====== MATERIAL PROVIDED ======

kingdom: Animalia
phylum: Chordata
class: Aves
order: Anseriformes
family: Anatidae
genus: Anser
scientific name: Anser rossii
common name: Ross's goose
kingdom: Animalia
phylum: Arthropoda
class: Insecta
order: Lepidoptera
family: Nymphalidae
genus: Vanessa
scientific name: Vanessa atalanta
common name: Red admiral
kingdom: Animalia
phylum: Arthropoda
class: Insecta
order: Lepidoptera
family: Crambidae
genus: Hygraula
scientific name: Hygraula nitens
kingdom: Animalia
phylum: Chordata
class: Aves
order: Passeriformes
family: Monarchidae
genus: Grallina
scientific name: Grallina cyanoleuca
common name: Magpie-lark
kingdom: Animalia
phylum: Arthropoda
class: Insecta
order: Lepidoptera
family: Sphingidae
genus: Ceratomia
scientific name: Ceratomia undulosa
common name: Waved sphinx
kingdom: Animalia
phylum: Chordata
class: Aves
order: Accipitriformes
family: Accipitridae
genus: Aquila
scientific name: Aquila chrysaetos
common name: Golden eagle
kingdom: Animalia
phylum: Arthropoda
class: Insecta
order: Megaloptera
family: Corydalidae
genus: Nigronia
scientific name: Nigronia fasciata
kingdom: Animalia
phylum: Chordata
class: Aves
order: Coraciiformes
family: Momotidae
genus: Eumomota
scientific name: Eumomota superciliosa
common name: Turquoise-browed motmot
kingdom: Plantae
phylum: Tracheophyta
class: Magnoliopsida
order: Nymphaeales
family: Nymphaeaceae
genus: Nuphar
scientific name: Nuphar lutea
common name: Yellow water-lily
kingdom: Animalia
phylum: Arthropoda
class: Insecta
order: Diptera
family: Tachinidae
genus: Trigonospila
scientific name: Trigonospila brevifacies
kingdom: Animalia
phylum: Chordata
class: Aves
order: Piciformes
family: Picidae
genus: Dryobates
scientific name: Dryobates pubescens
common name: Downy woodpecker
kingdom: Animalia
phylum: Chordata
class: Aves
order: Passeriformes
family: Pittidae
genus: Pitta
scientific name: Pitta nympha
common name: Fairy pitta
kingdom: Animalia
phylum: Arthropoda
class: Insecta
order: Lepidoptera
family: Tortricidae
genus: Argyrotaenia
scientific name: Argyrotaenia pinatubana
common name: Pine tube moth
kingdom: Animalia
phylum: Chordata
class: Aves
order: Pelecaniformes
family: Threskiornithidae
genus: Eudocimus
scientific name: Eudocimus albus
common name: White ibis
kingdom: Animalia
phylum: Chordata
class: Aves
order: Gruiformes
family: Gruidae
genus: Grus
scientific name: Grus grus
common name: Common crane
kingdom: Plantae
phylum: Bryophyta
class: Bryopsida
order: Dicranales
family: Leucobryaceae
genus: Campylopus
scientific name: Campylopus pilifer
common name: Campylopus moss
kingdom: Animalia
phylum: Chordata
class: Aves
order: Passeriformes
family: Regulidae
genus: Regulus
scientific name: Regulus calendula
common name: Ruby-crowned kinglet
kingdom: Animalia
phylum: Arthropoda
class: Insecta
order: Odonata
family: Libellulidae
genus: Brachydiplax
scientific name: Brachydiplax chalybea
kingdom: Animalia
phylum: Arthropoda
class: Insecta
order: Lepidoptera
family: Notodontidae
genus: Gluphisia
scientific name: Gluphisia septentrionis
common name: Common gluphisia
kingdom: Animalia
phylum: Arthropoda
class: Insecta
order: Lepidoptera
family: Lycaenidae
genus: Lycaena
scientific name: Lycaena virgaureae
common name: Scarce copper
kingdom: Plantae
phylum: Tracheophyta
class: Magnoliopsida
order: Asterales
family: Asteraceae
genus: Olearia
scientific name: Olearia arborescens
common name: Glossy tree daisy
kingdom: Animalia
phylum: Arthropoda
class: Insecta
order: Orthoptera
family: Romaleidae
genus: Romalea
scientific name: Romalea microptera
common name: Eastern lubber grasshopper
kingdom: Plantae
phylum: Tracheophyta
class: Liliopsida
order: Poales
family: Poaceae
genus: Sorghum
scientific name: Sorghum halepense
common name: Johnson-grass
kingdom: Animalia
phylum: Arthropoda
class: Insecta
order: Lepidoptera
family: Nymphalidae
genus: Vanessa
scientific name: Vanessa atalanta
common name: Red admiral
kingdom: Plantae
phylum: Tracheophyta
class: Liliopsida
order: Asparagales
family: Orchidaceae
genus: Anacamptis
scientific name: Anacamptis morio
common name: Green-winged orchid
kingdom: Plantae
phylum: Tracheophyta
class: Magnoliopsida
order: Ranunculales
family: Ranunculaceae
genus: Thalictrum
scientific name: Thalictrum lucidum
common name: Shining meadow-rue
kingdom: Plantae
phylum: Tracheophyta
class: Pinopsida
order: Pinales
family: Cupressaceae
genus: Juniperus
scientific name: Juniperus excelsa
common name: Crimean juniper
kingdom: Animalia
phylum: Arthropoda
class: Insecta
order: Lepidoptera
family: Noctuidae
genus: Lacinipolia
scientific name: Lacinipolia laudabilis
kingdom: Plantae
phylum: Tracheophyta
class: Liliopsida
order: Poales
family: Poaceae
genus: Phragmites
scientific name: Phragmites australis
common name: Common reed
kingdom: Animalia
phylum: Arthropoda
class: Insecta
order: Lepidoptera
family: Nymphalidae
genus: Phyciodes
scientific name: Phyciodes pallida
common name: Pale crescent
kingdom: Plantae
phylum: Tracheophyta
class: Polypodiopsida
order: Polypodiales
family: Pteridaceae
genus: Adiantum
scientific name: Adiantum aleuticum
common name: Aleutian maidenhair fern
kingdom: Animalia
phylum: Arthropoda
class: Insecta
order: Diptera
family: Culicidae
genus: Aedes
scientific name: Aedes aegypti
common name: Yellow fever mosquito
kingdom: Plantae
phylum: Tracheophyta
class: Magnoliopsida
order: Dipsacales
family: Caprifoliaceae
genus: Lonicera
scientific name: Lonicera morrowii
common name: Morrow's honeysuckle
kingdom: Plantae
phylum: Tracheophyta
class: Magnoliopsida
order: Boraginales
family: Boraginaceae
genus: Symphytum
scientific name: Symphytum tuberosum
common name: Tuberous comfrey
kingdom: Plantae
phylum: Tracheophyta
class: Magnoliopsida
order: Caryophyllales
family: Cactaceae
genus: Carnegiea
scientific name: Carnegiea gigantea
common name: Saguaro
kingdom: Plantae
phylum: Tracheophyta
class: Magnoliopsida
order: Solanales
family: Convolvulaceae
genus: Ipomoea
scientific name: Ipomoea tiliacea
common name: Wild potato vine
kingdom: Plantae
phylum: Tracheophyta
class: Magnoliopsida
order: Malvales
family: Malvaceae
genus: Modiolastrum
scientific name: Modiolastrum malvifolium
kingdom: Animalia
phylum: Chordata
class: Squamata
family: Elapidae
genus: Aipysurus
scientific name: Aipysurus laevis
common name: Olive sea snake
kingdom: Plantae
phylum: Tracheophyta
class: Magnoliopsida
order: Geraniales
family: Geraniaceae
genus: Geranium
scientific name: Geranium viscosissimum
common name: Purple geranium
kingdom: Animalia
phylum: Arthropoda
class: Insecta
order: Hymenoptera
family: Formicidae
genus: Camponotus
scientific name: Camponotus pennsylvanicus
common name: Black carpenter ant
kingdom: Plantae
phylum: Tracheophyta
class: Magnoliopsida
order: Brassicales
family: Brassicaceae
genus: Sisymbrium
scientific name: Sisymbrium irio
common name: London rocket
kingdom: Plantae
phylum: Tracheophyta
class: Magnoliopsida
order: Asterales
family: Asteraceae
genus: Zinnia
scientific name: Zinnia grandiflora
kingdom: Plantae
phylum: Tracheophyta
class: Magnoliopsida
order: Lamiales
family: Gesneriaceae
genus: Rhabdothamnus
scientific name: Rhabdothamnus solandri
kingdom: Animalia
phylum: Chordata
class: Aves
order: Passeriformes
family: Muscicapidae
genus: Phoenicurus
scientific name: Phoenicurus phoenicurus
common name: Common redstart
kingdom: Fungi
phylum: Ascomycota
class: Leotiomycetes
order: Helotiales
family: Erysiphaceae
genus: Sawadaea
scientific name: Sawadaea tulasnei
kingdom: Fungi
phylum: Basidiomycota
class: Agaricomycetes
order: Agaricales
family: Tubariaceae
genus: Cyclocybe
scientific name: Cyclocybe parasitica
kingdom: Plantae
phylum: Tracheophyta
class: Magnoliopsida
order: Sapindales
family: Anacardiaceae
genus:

======

- WORK TO COMPLETE -
Rename "scientific name" to "binomial name" throughout the stretch from the line containing "order: Geraniales" through the line containing "scientific name: Zinnia grandiflora", and give back only those lines with everything else unchanged.

- SOLUTION BELOW -
order: Geraniales
family: Geraniaceae
genus: Geranium
binomial name: Geranium viscosissimum
common name: Purple geranium
kingdom: Animalia
phylum: Arthropoda
class: Insecta
order: Hymenoptera
family: Formicidae
genus: Camponotus
binomial name: Camponotus pennsylvanicus
common name: Black carpenter ant
kingdom: Plantae
phylum: Tracheophyta
class: Magnoliopsida
order: Brassicales
family: Brassicaceae
genus: Sisymbrium
binomial name: Sisymbrium irio
common name: London rocket
kingdom: Plantae
phylum: Tracheophyta
class: Magnoliopsida
order: Asterales
family: Asteraceae
genus: Zinnia
binomial name: Zinnia grandiflora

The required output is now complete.